The state that provides for the public health
The growth of the modern state is tied to the awareness of public issues in health and the need to address them. The state has a responsibility to provide responses to a wide range of public issues including pollution, clean air and water, sanitation and epidemics, because there’s no way individuals alone can do this.
Yet this state is not showing up for work these days.The CDC is having trouble tracking food-borne illnesses under furloughs, it is no longer monitoring the spread of influenza and other infectious diseases. Meanwhile the National Institute for Health is turning away “200 patients each week from its clinical research center, including children with cancer.” The Environmental Protection Agency just stopped clean-ups at 505 Superfund hazardous waste sites sites in 47 states.
The state that invests
As Michael Lind of the New America Foundation documents in his recent economic history Land of Promise investments by the federal government have historically fueled the big technological waves in the United States. And this state is at risk during the shutdown.

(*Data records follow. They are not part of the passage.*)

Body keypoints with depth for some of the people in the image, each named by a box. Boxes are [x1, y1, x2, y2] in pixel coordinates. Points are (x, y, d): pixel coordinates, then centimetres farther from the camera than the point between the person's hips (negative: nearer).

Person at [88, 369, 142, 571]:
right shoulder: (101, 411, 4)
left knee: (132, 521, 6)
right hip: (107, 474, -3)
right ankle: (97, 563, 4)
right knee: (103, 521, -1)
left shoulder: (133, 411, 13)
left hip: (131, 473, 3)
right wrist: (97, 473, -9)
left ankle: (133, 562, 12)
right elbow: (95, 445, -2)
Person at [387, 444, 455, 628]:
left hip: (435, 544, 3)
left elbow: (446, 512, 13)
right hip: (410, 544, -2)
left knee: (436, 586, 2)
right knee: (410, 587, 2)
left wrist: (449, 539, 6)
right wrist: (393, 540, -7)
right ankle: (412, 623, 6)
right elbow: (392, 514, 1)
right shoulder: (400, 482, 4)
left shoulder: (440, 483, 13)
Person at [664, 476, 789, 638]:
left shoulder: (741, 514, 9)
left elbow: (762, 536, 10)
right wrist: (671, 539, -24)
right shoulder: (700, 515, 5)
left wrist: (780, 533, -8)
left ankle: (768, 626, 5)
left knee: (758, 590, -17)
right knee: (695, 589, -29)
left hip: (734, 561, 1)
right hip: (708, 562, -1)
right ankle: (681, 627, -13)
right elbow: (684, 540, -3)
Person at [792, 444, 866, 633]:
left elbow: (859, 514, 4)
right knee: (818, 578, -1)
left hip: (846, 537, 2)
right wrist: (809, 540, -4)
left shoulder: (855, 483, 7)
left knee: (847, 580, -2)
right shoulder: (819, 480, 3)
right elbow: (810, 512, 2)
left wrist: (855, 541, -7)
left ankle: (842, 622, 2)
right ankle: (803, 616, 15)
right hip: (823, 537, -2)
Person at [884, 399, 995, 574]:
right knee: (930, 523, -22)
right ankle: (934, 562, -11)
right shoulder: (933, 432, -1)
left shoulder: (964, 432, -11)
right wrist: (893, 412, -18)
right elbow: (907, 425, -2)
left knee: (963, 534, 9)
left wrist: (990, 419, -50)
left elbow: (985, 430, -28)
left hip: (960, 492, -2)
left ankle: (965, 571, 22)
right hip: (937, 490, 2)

It’s halting important scientific research across the country. It’s disrupting biomedical research; indeed the start-stop natures of our periodic crises makes basic research very difficult. An extended shutdown would affect the reliability of the nation's electric grid.
This isn’t just physical investments, but investments in people as well. As mentioned above, Head Start is getting cut. We know that cash benefits through the EITC for mothers significantly benefit the fate of young children. Beyond the basic inhumanity of it, cutting WIC is the equivalent of bombing factories and roads when it comes to destroying our nation’s capital.
There are a few takeaways. The first is that it is easy to miss this state. It sits in the background, showing important results in what doesn’t happen (outbreaks), in what happens on far better terms (trade), or what doesn’t pay off for some time to come (investments and research). The constant uncertainty of moving from one crisis to the next that are now a feature of modern governance makes it harder to carry out these functions well. However if you are part of the current conservative movement, which finds these functions illegitimate for a state to carry out, this disruption is bonus.
The other is that these are the functions of the state that are hit under sequestration. Indeed, the cuts of the past years have fallen entirely on these functions of the state. In a globalized, 21st-century world, all of these functions will become more, not less, essential to a prosperous and just society. So why aren’t we funding them as if that was a priority?